Passé le délai, si l’opérateur de transport ne s’est pas exécuté, alors l’entité principale devra en informer le commissionnaire de contrôle. À défaut, elle se trouvera solidairement responsable du paiement des rémunérations des voituriers du sous-traitant.

Une obligation de vigilance accrue

Comme le sous-traitant en livraison de marchandises ne se situe pas dans l’Hexagone, le donneur d’ordre doit accroître son obligation de vigilance. Il doit veiller à ce que l’entité prestataire de service respecte la législation nationale en matière sociale.

L’agent d’inspection peut constater une infraction au socle des droits fondamentaux (discrimination, infraction aux règles de protection de la maternité, durée du travail…). Il doit en conséquence aviser la structure principale. Celle-ci ordonnera à son entité de sous-traitance (par écrit) de résoudre immédiatement la situation dans un délai de 15 jours. 

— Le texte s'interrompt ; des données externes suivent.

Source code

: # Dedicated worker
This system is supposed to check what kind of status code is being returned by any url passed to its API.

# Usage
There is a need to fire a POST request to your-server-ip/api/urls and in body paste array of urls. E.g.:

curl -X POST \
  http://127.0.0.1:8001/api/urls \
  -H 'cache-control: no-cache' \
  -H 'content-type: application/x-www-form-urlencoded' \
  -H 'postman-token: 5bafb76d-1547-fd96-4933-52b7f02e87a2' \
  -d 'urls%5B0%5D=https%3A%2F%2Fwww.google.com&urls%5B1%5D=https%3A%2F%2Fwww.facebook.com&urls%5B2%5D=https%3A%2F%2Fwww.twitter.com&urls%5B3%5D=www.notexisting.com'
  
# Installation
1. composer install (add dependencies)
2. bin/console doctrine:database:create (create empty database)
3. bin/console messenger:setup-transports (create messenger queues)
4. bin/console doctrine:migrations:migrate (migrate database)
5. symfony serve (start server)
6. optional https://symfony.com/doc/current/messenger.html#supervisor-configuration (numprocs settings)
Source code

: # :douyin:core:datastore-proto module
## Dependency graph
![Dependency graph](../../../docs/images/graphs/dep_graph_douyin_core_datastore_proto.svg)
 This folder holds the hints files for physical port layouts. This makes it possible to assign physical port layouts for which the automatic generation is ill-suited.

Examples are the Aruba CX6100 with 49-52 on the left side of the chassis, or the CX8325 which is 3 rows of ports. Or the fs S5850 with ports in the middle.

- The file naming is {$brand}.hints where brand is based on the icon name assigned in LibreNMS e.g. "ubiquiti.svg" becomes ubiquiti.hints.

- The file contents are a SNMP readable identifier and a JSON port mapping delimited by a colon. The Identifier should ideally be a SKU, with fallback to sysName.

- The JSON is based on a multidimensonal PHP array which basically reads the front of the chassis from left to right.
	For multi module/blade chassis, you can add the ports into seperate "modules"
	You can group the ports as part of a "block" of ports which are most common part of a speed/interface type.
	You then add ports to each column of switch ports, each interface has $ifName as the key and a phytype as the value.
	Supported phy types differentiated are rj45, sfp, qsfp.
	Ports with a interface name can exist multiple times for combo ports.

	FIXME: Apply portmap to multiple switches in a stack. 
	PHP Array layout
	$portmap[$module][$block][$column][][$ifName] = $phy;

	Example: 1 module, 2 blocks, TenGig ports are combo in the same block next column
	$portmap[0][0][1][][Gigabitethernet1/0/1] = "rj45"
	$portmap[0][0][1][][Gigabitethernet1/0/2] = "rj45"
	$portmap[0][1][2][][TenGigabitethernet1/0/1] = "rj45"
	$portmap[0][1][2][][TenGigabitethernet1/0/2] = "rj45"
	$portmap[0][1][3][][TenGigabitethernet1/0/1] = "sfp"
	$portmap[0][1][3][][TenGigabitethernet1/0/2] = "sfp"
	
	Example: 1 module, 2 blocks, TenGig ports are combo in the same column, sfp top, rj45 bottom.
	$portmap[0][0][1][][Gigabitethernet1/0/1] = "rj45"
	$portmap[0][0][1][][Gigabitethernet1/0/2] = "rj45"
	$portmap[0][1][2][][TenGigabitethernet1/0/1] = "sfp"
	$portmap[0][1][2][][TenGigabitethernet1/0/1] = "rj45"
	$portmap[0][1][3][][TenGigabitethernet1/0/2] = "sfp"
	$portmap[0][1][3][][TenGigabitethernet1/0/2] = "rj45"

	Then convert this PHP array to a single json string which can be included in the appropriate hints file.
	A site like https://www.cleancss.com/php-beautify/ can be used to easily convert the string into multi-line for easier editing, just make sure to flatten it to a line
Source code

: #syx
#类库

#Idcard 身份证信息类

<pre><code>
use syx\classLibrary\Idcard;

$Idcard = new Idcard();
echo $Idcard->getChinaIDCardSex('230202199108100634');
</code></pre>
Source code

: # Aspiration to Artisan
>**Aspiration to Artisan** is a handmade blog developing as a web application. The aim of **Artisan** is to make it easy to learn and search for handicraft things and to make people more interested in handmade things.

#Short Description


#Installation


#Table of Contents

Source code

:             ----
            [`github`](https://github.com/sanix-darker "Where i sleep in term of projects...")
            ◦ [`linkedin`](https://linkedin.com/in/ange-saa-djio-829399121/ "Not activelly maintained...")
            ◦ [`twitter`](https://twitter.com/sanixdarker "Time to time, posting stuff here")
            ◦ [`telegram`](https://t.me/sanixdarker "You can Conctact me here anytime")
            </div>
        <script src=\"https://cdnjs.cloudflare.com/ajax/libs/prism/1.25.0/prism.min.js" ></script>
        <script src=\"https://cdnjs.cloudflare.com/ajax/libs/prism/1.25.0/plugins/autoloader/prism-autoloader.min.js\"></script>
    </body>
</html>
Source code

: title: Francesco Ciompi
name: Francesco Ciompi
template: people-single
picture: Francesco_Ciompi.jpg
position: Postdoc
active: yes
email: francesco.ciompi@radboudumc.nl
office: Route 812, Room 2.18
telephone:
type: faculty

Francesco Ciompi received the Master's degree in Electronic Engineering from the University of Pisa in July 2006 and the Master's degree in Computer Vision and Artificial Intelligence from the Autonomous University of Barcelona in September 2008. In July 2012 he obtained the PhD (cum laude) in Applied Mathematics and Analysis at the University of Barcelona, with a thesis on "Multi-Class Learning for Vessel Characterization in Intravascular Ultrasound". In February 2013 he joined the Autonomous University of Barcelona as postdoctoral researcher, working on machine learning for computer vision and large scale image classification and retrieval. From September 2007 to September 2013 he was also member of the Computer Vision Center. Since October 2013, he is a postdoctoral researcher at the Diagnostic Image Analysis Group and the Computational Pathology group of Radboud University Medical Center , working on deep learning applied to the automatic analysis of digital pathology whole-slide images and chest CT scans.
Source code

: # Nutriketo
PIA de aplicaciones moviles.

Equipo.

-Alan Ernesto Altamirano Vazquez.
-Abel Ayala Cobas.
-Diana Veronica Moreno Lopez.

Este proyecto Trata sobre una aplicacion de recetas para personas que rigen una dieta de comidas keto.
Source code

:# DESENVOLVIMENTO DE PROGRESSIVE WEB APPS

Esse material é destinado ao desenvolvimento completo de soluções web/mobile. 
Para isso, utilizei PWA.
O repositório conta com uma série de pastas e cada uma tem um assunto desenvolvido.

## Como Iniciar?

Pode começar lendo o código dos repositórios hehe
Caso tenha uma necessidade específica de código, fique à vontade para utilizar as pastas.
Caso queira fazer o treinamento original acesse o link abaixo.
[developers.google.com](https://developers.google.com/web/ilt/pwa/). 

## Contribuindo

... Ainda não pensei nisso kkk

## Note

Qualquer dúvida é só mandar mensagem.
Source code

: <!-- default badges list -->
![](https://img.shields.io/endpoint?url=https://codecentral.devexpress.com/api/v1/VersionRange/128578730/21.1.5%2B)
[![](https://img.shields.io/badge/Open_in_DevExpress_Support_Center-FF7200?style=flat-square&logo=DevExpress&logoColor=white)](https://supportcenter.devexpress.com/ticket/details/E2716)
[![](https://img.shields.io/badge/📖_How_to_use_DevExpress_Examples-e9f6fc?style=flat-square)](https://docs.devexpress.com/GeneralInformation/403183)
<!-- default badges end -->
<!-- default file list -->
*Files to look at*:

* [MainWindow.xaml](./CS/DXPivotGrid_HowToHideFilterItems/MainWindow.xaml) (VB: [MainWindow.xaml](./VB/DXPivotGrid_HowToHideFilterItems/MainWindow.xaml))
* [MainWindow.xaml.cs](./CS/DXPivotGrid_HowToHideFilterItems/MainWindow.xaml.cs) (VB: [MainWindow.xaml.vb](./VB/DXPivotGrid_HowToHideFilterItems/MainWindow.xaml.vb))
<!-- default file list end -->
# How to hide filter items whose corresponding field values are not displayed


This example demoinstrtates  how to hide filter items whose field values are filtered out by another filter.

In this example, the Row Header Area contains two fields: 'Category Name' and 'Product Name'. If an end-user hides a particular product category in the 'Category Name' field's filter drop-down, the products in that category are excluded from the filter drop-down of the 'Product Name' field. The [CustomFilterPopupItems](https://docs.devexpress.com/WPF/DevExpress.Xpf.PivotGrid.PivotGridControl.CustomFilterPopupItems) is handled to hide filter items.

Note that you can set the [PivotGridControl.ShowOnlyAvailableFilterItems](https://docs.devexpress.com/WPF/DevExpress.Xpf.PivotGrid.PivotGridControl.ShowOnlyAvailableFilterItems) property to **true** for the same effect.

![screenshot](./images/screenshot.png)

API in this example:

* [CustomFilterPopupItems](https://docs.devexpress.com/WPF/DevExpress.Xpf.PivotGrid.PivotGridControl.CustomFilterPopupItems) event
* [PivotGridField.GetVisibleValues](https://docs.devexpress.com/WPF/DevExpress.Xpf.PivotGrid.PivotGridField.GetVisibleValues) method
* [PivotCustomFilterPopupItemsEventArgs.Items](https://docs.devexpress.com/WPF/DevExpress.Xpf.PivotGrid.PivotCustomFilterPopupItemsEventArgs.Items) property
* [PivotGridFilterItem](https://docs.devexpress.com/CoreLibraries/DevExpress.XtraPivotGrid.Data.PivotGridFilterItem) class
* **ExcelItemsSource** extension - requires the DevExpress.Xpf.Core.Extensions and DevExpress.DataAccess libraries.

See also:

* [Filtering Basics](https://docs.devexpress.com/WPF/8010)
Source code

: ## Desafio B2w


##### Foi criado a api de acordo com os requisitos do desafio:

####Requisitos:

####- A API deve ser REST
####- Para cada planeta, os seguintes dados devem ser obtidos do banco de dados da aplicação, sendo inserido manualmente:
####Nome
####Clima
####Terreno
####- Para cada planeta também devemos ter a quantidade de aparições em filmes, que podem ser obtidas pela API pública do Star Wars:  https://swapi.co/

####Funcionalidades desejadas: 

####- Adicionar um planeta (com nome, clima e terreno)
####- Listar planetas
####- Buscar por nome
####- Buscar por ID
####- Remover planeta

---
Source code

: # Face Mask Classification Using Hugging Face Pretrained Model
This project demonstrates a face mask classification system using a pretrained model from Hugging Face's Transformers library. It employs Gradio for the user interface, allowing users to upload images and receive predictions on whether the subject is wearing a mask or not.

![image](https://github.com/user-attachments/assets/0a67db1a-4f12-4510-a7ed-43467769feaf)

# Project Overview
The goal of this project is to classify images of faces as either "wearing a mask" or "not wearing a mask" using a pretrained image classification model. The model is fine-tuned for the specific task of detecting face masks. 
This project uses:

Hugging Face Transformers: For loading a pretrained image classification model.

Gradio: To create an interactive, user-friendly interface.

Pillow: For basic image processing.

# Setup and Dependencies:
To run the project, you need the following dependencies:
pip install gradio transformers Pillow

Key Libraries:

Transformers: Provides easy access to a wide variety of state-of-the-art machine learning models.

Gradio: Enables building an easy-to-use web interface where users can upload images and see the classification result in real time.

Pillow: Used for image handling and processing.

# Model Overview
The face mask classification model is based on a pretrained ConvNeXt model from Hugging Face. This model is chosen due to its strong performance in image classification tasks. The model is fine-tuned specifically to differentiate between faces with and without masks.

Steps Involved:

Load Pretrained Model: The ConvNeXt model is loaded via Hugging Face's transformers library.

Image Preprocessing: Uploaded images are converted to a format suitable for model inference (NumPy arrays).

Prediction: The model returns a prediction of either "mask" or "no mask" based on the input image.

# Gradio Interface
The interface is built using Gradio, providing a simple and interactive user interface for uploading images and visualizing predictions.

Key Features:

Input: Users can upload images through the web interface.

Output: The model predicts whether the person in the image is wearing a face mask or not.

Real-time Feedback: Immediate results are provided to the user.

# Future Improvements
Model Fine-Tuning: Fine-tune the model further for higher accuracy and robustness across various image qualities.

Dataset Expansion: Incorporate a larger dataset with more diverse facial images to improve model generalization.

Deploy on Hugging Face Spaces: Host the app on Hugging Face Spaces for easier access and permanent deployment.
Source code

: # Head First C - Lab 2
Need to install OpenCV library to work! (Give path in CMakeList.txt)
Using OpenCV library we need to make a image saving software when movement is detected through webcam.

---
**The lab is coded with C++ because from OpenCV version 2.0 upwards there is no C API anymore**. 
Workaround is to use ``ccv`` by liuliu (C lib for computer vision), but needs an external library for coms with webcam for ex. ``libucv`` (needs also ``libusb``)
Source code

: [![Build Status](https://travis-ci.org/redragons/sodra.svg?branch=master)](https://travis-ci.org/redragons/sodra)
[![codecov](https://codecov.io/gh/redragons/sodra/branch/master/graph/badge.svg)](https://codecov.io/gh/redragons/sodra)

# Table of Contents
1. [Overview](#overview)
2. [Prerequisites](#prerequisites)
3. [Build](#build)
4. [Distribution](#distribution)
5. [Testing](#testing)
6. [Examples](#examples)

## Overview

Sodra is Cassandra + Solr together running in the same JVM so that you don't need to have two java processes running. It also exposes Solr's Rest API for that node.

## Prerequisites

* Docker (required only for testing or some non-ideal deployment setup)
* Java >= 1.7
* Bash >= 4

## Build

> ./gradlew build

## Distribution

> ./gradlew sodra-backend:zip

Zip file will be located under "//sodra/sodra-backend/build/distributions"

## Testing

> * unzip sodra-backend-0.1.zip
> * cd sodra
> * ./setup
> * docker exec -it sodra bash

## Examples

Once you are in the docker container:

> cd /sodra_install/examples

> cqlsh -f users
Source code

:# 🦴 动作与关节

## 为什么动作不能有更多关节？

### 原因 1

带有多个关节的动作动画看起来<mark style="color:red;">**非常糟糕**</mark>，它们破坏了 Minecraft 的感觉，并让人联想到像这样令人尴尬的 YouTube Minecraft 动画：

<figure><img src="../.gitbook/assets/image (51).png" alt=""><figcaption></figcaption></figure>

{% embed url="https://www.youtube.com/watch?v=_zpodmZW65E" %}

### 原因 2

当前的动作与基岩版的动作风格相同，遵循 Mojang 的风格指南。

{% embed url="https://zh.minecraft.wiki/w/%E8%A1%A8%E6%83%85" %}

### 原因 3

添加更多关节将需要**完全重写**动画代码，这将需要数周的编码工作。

Si l’opérateur de transport n’a pas régularisé le problème, le donneur d’ordre a 2 jours pour signaler l’agent de contrôle. S’il n’effectue pas ce signalement, il sera passible d’une sanction pénale de 15 000 €.

Une obligation de vigilance en termes d’hébergement

Un commissionnaire de contrôle annonce à l’entreprise principale que les salariés de son cocontractant sont hébergés dans des conditions incompatibles à la dignité humaine. Le donneur d’ordre est donc tenu d’avertir la structure prestataire de service de transport de faire cesser immédiatement cette situation. L’entité avisée dispose de 24 heures pour réagir et informer son cocontractant des mesures qu’elle a prises en ce sens. Charge ensuite au donneur d’ordre de transmettre les informations à l’agent d’inspection. 

Une autre circonstance, le sous-traitant n’a pas résolu le problème et le commissionnaire de contrôle n’a pas été informé de la nouvelle par l’entreprise principale. De ce fait, cette dernière aura l’obligation de prendre l’hébergement du ou des voituriers à sa charge. Elle devra donc aménager un local répondant aux normes prévues dans le Code du travail.